→ Excerpt provided:
───
The crucial difference between 2007 and 2017, however, is the size of the renting population. We won’t know for another couple of months how many households in Ireland rented at the time of the 2016 Census, but it is unlikely that the number then is less than the number in 2011. At the time of the 2011 Census, roughly 475,000 households lived in rented accommodation, just under 30% of the total. In 2006, there were just 145,000 households in the private rented sector, together with a further 155,000 in the social rented sector.

It is likely that much of the growth of roughly 150,000 extra renting households between 2006 and 2011 was the private rented sector, given the limited social housing available in recent years. Thus, the private rented sector doubled in just five years – and may have increased further since. And yet, instead of availability doubling, it has fallen, even compared to the worst days of the Celtic Tiger. And in Dublin, the problem is most acute.

Recently, the Government launched a consultation period for its National Planning Framework. This will be the successor to the National Spatial Strategy, which aimed to develop a system of gateway towns and hub towns around the country. Much of the media discussion around the launch focused on the idea of Dublin “eating up” the country and how policymakers should focus instead on ‘balanced regional development’.
───
→ Task list:
(A) Copy the passage from the Irish rental housing text between "It is likely" and "is most acute.", inclusive.
(B) Take the text on Irish rental housing and planning further, continuing after its final sentence.
───
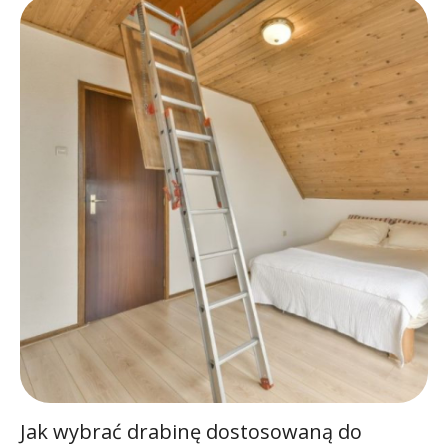
Jak wybrać drabinę dostosowaną do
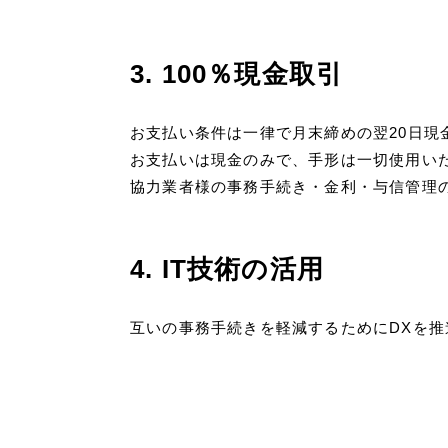
3. 100％現金取引
お支払い条件は一律で月末締めの翌20日現
お支払いは現金のみで、手形は一切使用い
協力業者様の事務手続き・金利・与信管理
4. IT技術の活用
互いの事務手続きを軽減するためにDXを推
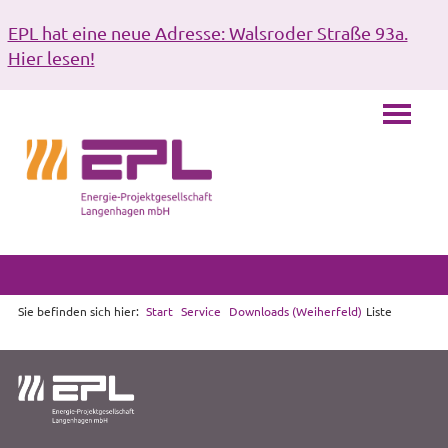
EPL hat eine neue Adresse: Walsroder Straße 93a.
Hier lesen!
Sie befinden sich hier:
Start
Service
Downloads (Weiherfeld)
Liste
───
→ Task-by-task results:
(A)
It is likely that much of the growth of roughly 150,000 extra renting households between 2006 and 2011 was the private rented sector, given the limited social housing available in recent years. Thus, the private rented sector doubled in just five years – and may have increased further since. And yet, instead of availability doubling, it has fallen, even compared to the worst days of the Celtic Tiger. And in Dublin, the problem is most acute.

(B)
While policy can help a city thrive, it is foolish to think that politicians have control over the economic forces at work in determining city size. Indeed, one of the most remarkable laws in economic geography is known as Zipf’s Law. It states that the biggest city in an economy is on average twice as big as the second biggest city, three times as big as the third biggest, and so on. This is true more or less all over the world, with – if anything – the world’s largest cities being too small, rather than too big.

Some respond to this with “Ireland is different”. In some ways, it is. Dublin is more than twice as big as Cork. But the same holds true for Vienna in Austria and Budapest in Hungary. What all these countries have in common is that their current borders do not match their past ones. The island of Ireland is a much more natural economic unit than the Republic and the North are individually. And sure enough, once Belfast and Derry are included, Zipf’s Law starts to look like a much better description of Irish cities.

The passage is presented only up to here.